Один из генералов нажал кнопку возле камина, и явился официант. Прошло шестнадцать минут. Генералы заказали еще по большой порции виски. Я начертил палочку на своем листке и улыбнулся.
— Куда в них лезет, — буркнул Сэммикинс, сам далеко не трезвенник.
Больше никто из присутствующих не совершал поползновений в сторону звонка. Джентльмен, не одобрявший поведение Сэммикинса, читал книгу в кожаном переплете, другой писал письмо, третий хмурился на глянцевый журнал.
— Чем бы их расшевелить, — сварливо проговорил Сэммикинс.
Во взгляде его, впрочем, была эйфория игрока. Он стал рассказывать о последнем назначении парламентского заместителя министра, который оказался заместителем Роджера и выполнял те же обязанности, что сам Роджер — под началом Гилби.
— Пустое место, — подытожил Сэммикинс. Он говорил о некоем Леверетт-Смите. Назначение считалось из разряда предсказуемых и даже ожидаемых; для Сэммикинса оно было синонимично отсутствию заслуг назначенного.
— Он богатый, — заметил я.
— Ничего подобного: просто состоятельный.
Я понял: безразличие к деньгам — это не про Сэммикинса. Провинциальный романтик, когда-то я полагал такое безразличие признаком аристократизма.
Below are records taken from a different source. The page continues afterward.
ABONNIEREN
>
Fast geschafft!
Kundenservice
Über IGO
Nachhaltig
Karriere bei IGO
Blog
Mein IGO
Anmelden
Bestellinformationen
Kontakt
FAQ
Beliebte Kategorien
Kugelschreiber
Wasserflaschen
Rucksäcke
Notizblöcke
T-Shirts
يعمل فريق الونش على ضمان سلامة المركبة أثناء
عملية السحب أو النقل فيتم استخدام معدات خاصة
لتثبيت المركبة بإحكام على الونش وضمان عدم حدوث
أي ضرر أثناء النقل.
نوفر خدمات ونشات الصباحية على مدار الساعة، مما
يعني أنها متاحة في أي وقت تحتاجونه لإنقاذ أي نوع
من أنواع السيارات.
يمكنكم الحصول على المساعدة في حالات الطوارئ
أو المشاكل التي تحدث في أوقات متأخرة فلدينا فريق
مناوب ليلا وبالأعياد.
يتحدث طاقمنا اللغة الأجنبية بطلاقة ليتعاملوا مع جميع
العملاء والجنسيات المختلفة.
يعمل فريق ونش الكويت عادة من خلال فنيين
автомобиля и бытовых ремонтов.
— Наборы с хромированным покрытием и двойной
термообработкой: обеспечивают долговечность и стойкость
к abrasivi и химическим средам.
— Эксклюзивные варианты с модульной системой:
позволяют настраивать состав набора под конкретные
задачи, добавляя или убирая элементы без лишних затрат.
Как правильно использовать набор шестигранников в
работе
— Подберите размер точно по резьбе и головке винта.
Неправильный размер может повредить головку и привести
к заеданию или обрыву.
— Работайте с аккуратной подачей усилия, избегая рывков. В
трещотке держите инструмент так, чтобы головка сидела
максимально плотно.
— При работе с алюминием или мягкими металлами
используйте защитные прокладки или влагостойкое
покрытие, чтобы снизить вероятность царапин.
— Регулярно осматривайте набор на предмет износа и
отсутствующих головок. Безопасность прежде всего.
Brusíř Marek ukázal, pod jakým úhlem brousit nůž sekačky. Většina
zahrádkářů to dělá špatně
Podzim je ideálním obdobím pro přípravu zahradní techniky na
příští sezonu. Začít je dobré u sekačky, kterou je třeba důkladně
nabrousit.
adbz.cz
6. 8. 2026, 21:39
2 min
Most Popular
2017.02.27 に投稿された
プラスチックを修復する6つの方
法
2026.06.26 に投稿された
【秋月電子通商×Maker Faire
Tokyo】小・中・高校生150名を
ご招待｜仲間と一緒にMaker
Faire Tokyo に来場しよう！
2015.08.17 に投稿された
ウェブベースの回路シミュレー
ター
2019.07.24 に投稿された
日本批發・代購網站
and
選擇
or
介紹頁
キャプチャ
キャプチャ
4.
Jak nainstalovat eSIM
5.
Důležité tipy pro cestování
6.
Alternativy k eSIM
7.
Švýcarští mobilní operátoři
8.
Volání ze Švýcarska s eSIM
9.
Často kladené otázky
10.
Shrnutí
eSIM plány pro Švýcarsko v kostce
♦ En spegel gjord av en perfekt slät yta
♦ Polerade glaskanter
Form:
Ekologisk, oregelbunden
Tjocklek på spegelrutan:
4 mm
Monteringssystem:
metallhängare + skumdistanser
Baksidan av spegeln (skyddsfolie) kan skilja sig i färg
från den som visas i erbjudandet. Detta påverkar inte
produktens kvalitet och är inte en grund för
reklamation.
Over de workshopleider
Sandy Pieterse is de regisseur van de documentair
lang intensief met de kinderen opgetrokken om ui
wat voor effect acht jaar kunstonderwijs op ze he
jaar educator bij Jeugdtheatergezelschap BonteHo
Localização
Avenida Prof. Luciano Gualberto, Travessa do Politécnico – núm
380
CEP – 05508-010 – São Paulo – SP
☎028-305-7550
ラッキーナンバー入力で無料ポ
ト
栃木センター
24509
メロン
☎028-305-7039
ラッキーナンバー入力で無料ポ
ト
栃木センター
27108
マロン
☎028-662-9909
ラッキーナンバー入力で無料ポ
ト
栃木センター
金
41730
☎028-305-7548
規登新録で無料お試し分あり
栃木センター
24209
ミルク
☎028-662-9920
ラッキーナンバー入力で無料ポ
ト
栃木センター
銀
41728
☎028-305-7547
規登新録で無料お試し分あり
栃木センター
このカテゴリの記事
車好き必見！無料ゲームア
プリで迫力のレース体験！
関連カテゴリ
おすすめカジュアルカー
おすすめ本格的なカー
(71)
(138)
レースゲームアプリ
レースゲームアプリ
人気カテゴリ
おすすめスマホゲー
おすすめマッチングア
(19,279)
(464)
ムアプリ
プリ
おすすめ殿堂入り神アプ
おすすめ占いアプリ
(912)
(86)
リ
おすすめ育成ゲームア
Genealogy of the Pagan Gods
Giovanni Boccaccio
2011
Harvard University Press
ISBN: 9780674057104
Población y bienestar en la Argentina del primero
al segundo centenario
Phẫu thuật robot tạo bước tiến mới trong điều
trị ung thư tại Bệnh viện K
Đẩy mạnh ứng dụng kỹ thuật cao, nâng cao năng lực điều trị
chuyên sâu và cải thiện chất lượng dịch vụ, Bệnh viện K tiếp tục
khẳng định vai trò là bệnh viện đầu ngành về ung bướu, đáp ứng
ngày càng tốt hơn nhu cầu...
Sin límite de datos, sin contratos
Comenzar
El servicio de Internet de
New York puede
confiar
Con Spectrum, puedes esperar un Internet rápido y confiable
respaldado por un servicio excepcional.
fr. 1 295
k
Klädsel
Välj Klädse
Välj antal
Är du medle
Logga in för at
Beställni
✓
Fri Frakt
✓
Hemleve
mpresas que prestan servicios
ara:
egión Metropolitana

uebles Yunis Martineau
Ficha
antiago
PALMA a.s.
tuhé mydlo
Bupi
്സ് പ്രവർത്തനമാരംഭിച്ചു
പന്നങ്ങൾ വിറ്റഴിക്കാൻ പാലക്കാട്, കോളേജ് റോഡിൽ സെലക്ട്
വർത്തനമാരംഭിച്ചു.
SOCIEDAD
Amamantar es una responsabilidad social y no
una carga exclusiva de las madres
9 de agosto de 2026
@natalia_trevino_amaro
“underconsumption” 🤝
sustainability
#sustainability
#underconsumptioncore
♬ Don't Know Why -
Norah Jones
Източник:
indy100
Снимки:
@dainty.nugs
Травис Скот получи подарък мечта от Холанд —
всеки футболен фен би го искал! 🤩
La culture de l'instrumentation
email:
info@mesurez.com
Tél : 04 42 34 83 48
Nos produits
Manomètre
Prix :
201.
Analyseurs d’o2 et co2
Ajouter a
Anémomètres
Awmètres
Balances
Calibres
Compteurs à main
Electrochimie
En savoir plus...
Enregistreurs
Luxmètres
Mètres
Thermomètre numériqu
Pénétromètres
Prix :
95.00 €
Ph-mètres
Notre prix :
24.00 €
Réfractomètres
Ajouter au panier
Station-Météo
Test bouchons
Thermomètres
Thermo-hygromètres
Словосочетание «металл презренный» то и дело проскакивало в наших беседах, окрашенных юношеской запальчивостью. Сэммикинс и правда бурлит презрением, если речь о достатке среднестатистического буржуа, однако куда это презрение улетучивается, если, как в случае с Дианой Скидмор, денег куры не клюют?
— Пустое место, — повторил он. — Жалкий адвокатишка, которому карьерного роста захотелось. Ничего делать не желает, паршивец. Ему даже власти не надо, он просто карабкается для того, чтоб карабкаться.
Уж не в противовес ли Роджеру выдвинули этого Леверетт-Смита, подумал я. Роджер, конечно, его не знает, и уж точно с Роджером никто не посоветовался.
— Такие граждане, — сказал я, — которые никому не грозят и присутствуют на политической арене исключительно для того, чтобы озадачивать целью своего присутствия, — (тут я совершенно согласился с Сэммикинсом), — порой могут далеко продвинуться.
— Точь-в-точь как платяная моль, — подхватил Сэммикинс. — Моль — вот он кто, так его итак. Тупая усердная моль. Их много развелось, и они нас погубят.